志狼の言葉の直後、銃声があたりに響き渡った。 「…!!」 直接言われたわけでもないエリィすらも、志狼の言葉と仕草に顔を赤らめている。 (こりゃ凄い。天性のものだわね) エリィはドキドキしながらそれを見ていた。
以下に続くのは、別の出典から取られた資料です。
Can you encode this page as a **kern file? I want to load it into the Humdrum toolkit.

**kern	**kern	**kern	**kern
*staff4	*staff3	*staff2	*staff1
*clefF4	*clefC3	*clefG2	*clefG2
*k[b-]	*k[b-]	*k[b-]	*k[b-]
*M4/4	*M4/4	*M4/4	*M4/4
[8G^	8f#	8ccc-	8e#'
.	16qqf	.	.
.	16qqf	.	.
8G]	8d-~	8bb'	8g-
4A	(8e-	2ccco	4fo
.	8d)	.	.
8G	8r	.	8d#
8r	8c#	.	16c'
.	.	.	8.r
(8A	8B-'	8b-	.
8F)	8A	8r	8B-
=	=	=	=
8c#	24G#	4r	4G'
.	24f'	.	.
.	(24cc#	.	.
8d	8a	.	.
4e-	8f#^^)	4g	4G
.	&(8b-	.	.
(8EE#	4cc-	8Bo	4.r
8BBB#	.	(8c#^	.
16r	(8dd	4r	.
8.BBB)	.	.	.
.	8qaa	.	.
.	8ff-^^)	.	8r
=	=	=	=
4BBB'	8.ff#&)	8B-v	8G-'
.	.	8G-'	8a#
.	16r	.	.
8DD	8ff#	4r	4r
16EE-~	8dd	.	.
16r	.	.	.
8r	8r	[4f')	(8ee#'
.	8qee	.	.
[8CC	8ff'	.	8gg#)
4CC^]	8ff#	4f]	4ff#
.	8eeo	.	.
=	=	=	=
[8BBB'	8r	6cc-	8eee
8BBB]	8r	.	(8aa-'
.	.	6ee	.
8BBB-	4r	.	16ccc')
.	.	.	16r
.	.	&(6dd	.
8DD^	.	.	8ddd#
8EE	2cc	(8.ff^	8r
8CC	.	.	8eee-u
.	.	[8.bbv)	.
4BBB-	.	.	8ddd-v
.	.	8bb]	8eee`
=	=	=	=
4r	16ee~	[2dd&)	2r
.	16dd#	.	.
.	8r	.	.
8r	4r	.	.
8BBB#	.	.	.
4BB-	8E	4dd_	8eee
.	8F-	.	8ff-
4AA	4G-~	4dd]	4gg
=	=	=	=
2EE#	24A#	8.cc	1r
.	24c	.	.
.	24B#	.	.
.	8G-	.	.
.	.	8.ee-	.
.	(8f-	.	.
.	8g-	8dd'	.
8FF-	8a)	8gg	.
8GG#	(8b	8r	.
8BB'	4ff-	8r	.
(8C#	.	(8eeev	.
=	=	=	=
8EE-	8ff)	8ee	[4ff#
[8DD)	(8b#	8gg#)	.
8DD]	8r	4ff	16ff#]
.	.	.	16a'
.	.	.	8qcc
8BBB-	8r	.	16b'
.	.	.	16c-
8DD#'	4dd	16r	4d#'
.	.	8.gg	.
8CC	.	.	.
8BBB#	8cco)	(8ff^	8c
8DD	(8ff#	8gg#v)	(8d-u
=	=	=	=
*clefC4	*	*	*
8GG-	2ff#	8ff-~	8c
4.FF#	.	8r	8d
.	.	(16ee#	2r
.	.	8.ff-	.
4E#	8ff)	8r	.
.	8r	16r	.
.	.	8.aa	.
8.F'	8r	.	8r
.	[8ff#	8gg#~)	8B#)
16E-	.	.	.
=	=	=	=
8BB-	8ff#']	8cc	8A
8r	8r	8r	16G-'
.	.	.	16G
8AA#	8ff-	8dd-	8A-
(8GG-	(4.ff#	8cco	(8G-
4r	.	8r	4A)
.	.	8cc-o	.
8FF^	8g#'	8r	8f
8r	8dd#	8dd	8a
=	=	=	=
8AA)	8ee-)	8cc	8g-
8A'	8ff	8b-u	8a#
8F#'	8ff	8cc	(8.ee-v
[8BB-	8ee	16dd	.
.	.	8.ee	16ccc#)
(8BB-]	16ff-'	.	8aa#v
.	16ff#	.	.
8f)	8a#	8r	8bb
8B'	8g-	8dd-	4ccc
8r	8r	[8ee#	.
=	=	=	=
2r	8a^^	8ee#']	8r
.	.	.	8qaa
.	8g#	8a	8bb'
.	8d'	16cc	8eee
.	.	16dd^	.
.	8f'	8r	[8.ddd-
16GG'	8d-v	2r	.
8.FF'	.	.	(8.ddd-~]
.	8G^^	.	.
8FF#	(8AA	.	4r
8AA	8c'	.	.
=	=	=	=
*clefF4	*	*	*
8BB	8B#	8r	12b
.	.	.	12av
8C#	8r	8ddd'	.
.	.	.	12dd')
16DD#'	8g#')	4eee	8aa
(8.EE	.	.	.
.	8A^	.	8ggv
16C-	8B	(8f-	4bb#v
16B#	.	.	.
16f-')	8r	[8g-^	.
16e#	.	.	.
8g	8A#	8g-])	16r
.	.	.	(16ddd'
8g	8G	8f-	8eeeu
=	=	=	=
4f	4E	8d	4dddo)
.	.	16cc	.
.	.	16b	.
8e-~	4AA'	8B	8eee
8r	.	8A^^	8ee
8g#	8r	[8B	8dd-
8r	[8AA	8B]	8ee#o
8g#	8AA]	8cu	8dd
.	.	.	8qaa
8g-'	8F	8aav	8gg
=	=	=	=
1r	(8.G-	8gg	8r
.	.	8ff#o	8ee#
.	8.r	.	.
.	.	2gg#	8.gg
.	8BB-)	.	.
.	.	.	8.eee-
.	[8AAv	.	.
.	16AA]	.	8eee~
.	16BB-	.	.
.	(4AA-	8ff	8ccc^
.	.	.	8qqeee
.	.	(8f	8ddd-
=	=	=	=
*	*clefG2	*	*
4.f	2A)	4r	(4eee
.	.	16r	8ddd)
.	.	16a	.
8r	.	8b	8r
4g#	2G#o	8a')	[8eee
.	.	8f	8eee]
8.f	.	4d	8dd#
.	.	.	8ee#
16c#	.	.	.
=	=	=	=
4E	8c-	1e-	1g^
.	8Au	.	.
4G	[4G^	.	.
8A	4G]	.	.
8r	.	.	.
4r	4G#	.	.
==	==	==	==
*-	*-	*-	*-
「あー…まさかここまで騒ぎが大きくなるとは思わなかったなぁ」 あるベンチに座っている柳に、楓が肩を揺さぶりながら言った。 「その必要はありません」 柳の頭を、何かが掴みあげた。 「やっと会えましたね。少々用があるのですが、よろしいでしょうか?」 掴まれた頭が、凄まじい握力で圧迫されている。 「一緒に来ていただけますよね?や・な・ぎ・君☆」 女性の誘いを断るなど野暮というものだ。柳は快く承諾した。
「あ〜、昨日はどうなることかと思ったぜ」 食堂で遅めの朝食を食べている志狼は、未だに消えぬ昨日の記憶に渋い顔を浮かべ、エリィはにゃははと苦笑した。 「結局誰だったんだろうあれ」 剣持誠也は、食堂でコーヒーを飲みながら、隣に座る音彦に言った。 「ふっふっふ」 ナンパライバルである音彦の言葉に、荒々しく席を立つ誠也。 「…また会えるやろか」 柳の居場所を教えたあの後から、忽然と姿を消した美月に、音彦は思いをはせた。 「へぇっくしッ!!」 となりのテーブルに座っていた志狼に声をかける音彦。 「いや?誰かが噂してたんじゃないか?」 音彦と志狼はお互い、同じテーブルに座っている相手に視線を戻し話を始めた。